Remediation focuses on adding explicit rate-limiting middleware in Chi and hardening Firestore interactions to reduce information leakage. Implement a per-client or per-IP token bucket or fixed-window limiter before Firestore calls. Ensure responses are uniform and avoid leaking existence or ownership details through status codes or timing differences.

Below is a Chi example that applies a simple fixed-window rate limit using an in-memory atom. For production, use a shared store such as Redis with an atomic increment-and-expire pattern, but the structure remains similar:

(ns example.api.rate
  (:require [cheshire.core :as json]
            [clj-http.client :as http]
            [com.google.cloud.firestore :as firestore]
            [ring.util.response :as resp]
            [hiccup.core :refer [html]]
            [compojure.core :refer [GET POST]]))

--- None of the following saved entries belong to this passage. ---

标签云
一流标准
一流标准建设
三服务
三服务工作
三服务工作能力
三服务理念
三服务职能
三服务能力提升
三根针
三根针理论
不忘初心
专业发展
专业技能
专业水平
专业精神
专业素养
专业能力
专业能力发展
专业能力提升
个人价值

(def rate-limit 100) ; requests per window
(def window-ms 60000) ; 60 seconds
(def request-count (atom {}))

(defn- allowed? [client-id]
  (let [now (System/currentTimeMillis)
        counts (swap! request-count
                      (fn [m]
                        (let [entry (get m client-id)
                              ts (:timestamp entry 0)]
                          (if (> (- now ts) window-ms)
                            {client-id {:count 1 :timestamp now}}
                            (update m client-id (fnil update-in [:count]) inc)))))
    (<= ((get counts client-id) :count) rate-limit))

(defn get-user [req]
  (let [client-id (or (get-in req [:headers "x-forwarded-for"] "unknown")
                     (str (java.util.UUID/randomUUID)))
        _ (when-not (allowed? client-id)
            (resp/response (str "rate limit exceeded")))
        user-id (get-in req [:params :id])
        doc (try
              (firestore/get-document db (str "users/" user-id))
              (catch Exception _ nil))]
    (if doc
      (resp/response (json/generate-string doc))
      (resp/response (str "not found")))))

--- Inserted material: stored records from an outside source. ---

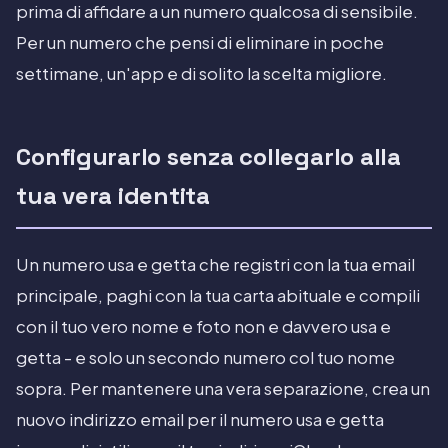
prima di affidare a un numero qualcosa di sensibile.
Per un numero che pensi di eliminare in poche
settimane, un'app e di solito la scelta migliore.
Configurarlo senza collegarlo alla
tua vera identita
Un numero usa e getta che registri con la tua email
principale, paghi con la tua carta abituale e compili
con il tuo vero nome e foto non e davvero usa e
getta - e solo un secondo numero col tuo nome
sopra. Per mantenere una vera separazione, crea un
nuovo indirizzo email per il numero usa e getta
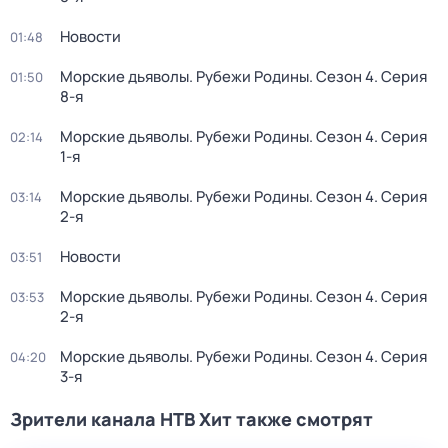
Новости
01:48
Морские дьяволы. Рубежи Родины
. Сезон 4
. Серия
01:50
8-я
Морские дьяволы. Рубежи Родины
. Сезон 4
. Серия
02:14
1-я
Морские дьяволы. Рубежи Родины
. Сезон 4
. Серия
03:14
2-я
Новости
03:51
Морские дьяволы. Рубежи Родины
. Сезон 4
. Серия
03:53
2-я
Морские дьяволы. Рубежи Родины
. Сезон 4
. Серия
04:20
3-я
Зрители канала НТВ Хит также смотрят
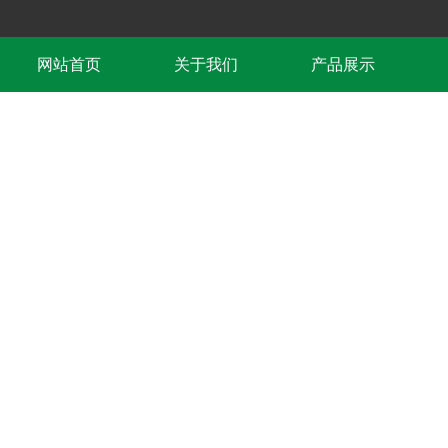
网站首页
关于我们
产品展示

Key points in this remediation:

• The limiter uses a client identifier (IP or API key) to scope counts. In production, replace the in-memory atom with a distributed store to avoid bypass via multiple instances.
• Responses for rate-limited requests are generic and do not disclose whether the user ID exists, reducing information leakage.
• The Firestore call is wrapped in a try-catch to avoid exposing stack traces or internal errors; always return uniform error messages and status codes.

For Firestore-specific hardening, avoid returning different HTTP status codes based on document existence. Instead, return a consistent 200 with a body that indicates absence when appropriate, and ensure indexes and queries are designed to prevent enumeration via predictable IDs. If authentication is required, enforce it before the rate limiter so that limits apply per authenticated identity rather than per IP, reducing shared-account abuse.

middleBrick’s scans validate that these controls are observable in runtime behavior. Its findings include actionable remediation guidance, such as introducing per-endpoint throttling, standardizing responses, and aligning with frameworks like OWASP API Top 10 to reduce risk.